WHAT IS BEING ASKED >>
Nothing but the pictures should be dropped when the records are transcribed word for word.

========================================================================

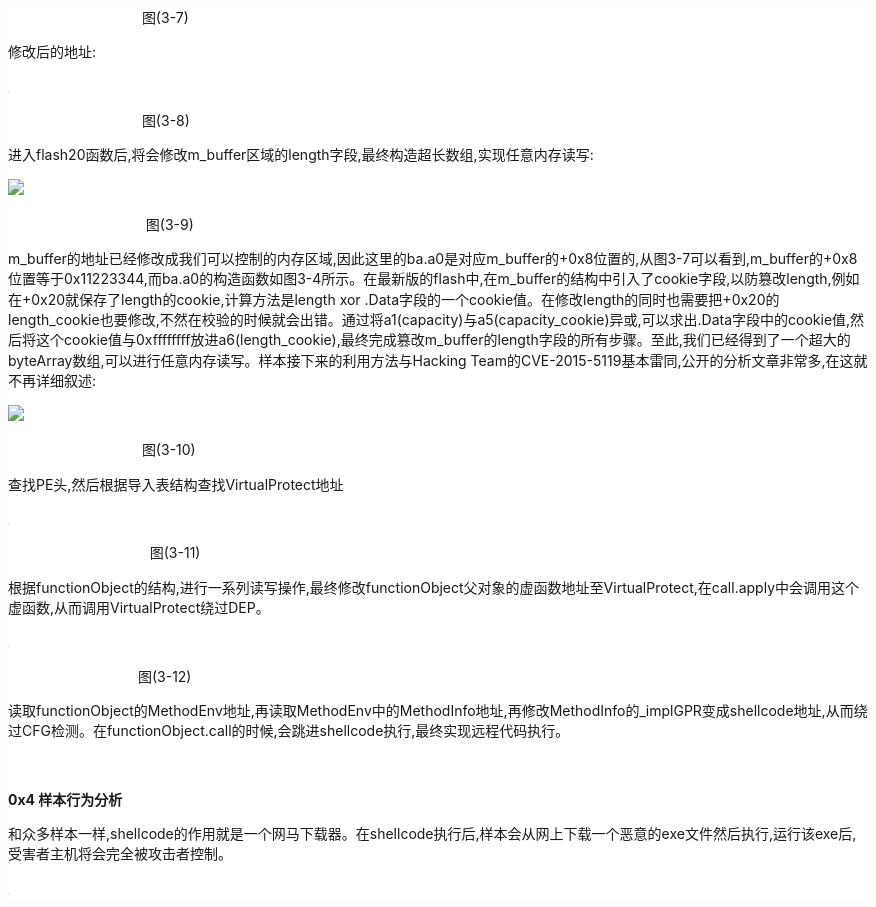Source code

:                                   图(3-7)

修改后的地址:

[![](data:image/png;base64,iVBORw0KGgoAAAANSUhEUgAAAAEAAAABCAYAAAAfFcSJAAAAAXNSR0IArs4c6QAAAARnQU1BAACxjwv8YQUAAAAJcEhZcwAADsQAAA7EAZUrDhsAAAANSURBVBhXYzh8+PB/AAffA0nNPuCLAAAAAElFTkSuQmCC)](https://p5.ssl.qhimg.com/t01ad4abe53ea0fae8b.png)

                                  图(3-8)

进入flash20函数后,将会修改m_buffer区域的length字段,最终构造超长数组,实现任意内存读写:

[![](https://p2.ssl.qhimg.com/t0185349a230737caaa.png)](https://p2.ssl.qhimg.com/t0185349a230737caaa.png)

                                   图(3-9)

m_buffer的地址已经修改成我们可以控制的内存区域,因此这里的ba.a0是对应m_buffer的+0x8位置的,从图3-7可以看到,m_buffer的+0x8位置等于0x11223344,而ba.a0的构造函数如图3-4所示。在最新版的flash中,在m_buffer的结构中引入了cookie字段,以防篡改length,例如在+0x20就保存了length的cookie,计算方法是length xor .Data字段的一个cookie值。在修改length的同时也需要把+0x20的length_cookie也要修改,不然在校验的时候就会出错。通过将a1(capacity)与a5(capacity_cookie)异或,可以求出.Data字段中的cookie值,然后将这个cookie值与0xffffffff放进a6(length_cookie),最终完成篡改m_buffer的length字段的所有步骤。至此,我们已经得到了一个超大的byteArray数组,可以进行任意内存读写。样本接下来的利用方法与Hacking Team的CVE-2015-5119基本雷同,公开的分析文章非常多,在这就不再详细叙述:

[![](https://p0.ssl.qhimg.com/t0155b189893cfe279b.png)](https://p0.ssl.qhimg.com/t0155b189893cfe279b.png)

                                  图(3-10)

查找PE头,然后根据导入表结构查找VirtualProtect地址

[![](data:image/png;base64,iVBORw0KGgoAAAANSUhEUgAAAAEAAAABCAYAAAAfFcSJAAAAAXNSR0IArs4c6QAAAARnQU1BAACxjwv8YQUAAAAJcEhZcwAADsQAAA7EAZUrDhsAAAANSURBVBhXYzh8+PB/AAffA0nNPuCLAAAAAElFTkSuQmCC)](https://p0.ssl.qhimg.com/t013ad259a61a3a9293.png)

                                    图(3-11)

根据functionObject的结构,进行一系列读写操作,最终修改functionObject父对象的虚函数地址至VirtualProtect,在call.apply中会调用这个虚函数,从而调用VirtualProtect绕过DEP。

[![](data:image/png;base64,iVBORw0KGgoAAAANSUhEUgAAAAEAAAABCAYAAAAfFcSJAAAAAXNSR0IArs4c6QAAAARnQU1BAACxjwv8YQUAAAAJcEhZcwAADsQAAA7EAZUrDhsAAAANSURBVBhXYzh8+PB/AAffA0nNPuCLAAAAAElFTkSuQmCC)](https://p0.ssl.qhimg.com/t01ff10e903f035c4c1.png)

                                 图(3-12)

读取functionObject的MethodEnv地址,再读取MethodEnv中的MethodInfo地址,再修改MethodInfo的_implGPR变成shellcode地址,从而绕过CFG检测。在functionObject.call的时候,会跳进shellcode执行,最终实现远程代码执行。

<br>

**0x4 样本行为分析**

和众多样本一样,shellcode的作用就是一个网马下载器。在shellcode执行后,样本会从网上下载一个恶意的exe文件然后执行,运行该exe后,受害者主机将会完全被攻击者控制。

[![](data:image/png;base64,iVBORw0KGgoAAAANSUhEUgAAAAEAAAABCAYAAAAfFcSJAAAAAXNSR0IArs4c6QAAAARnQU1BAACxjwv8YQUAAAAJcEhZcwAADsQAAA7EAZUrDhsAAAANSURBVBhXYzh8+PB/AAffA0nNPuCLAAAAAElFTkSuQmCC)](https://p0.ssl.qhimg.com/t011da6912a0561b411.png)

========================================================================

ANSWER SECTION >>
Source code

:                                   图(3-7)

修改后的地址:

[![](data:image/png;base64,iVBORw0KGgoAAAANSUhEUgAAAAEAAAABCAYAAAAfFcSJAAAAAXNSR0IArs4c6QAAAARnQU1BAACxjwv8YQUAAAAJcEhZcwAADsQAAA7EAZUrDhsAAAANSURBVBhXYzh8+PB/AAffA0nNPuCLAAAAAElFTkSuQmCC)](https://p5.ssl.qhimg.com/t01ad4abe53ea0fae8b.png)

                                  图(3-8)

进入flash20函数后,将会修改m_buffer区域的length字段,最终构造超长数组,实现任意内存读写:

[![](https://p2.ssl.qhimg.com/t0185349a230737caaa.png)](https://p2.ssl.qhimg.com/t0185349a230737caaa.png)

                                   图(3-9)

m_buffer的地址已经修改成我们可以控制的内存区域,因此这里的ba.a0是对应m_buffer的+0x8位置的,从图3-7可以看到,m_buffer的+0x8位置等于0x11223344,而ba.a0的构造函数如图3-4所示。在最新版的flash中,在m_buffer的结构中引入了cookie字段,以防篡改length,例如在+0x20就保存了length的cookie,计算方法是length xor .Data字段的一个cookie值。在修改length的同时也需要把+0x20的length_cookie也要修改,不然在校验的时候就会出错。通过将a1(capacity)与a5(capacity_cookie)异或,可以求出.Data字段中的cookie值,然后将这个cookie值与0xffffffff放进a6(length_cookie),最终完成篡改m_buffer的length字段的所有步骤。至此,我们已经得到了一个超大的byteArray数组,可以进行任意内存读写。样本接下来的利用方法与Hacking Team的CVE-2015-5119基本雷同,公开的分析文章非常多,在这就不再详细叙述:

[![](https://p0.ssl.qhimg.com/t0155b189893cfe279b.png)](https://p0.ssl.qhimg.com/t0155b189893cfe279b.png)

                                  图(3-10)

查找PE头,然后根据导入表结构查找VirtualProtect地址

[![](data:image/png;base64,iVBORw0KGgoAAAANSUhEUgAAAAEAAAABCAYAAAAfFcSJAAAAAXNSR0IArs4c6QAAAARnQU1BAACxjwv8YQUAAAAJcEhZcwAADsQAAA7EAZUrDhsAAAANSURBVBhXYzh8+PB/AAffA0nNPuCLAAAAAElFTkSuQmCC)](https://p0.ssl.qhimg.com/t013ad259a61a3a9293.png)

                                    图(3-11)

根据functionObject的结构,进行一系列读写操作,最终修改functionObject父对象的虚函数地址至VirtualProtect,在call.apply中会调用这个虚函数,从而调用VirtualProtect绕过DEP。

[![](data:image/png;base64,iVBORw0KGgoAAAANSUhEUgAAAAEAAAABCAYAAAAfFcSJAAAAAXNSR0IArs4c6QAAAARnQU1BAACxjwv8YQUAAAAJcEhZcwAADsQAAA7EAZUrDhsAAAANSURBVBhXYzh8+PB/AAffA0nNPuCLAAAAAElFTkSuQmCC)](https://p0.ssl.qhimg.com/t01ff10e903f035c4c1.png)

                                 图(3-12)

读取functionObject的MethodEnv地址,再读取MethodEnv中的MethodInfo地址,再修改MethodInfo的_implGPR变成shellcode地址,从而绕过CFG检测。在functionObject.call的时候,会跳进shellcode执行,最终实现远程代码执行。

<br>

**0x4 样本行为分析**

和众多样本一样,shellcode的作用就是一个网马下载器。在shellcode执行后,样本会从网上下载一个恶意的exe文件然后执行,运行该exe后,受害者主机将会完全被攻击者控制。

[![](data:image/png;base64,iVBORw0KGgoAAAANSUhEUgAAAAEAAAABCAYAAAAfFcSJAAAAAXNSR0IArs4c6QAAAARnQU1BAACxjwv8YQUAAAAJcEhZcwAADsQAAA7EAZUrDhsAAAANSURBVBhXYzh8+PB/AAffA0nNPuCLAAAAAElFTkSuQmCC)](https://p0.ssl.qhimg.com/t011da6912a0561b411.png)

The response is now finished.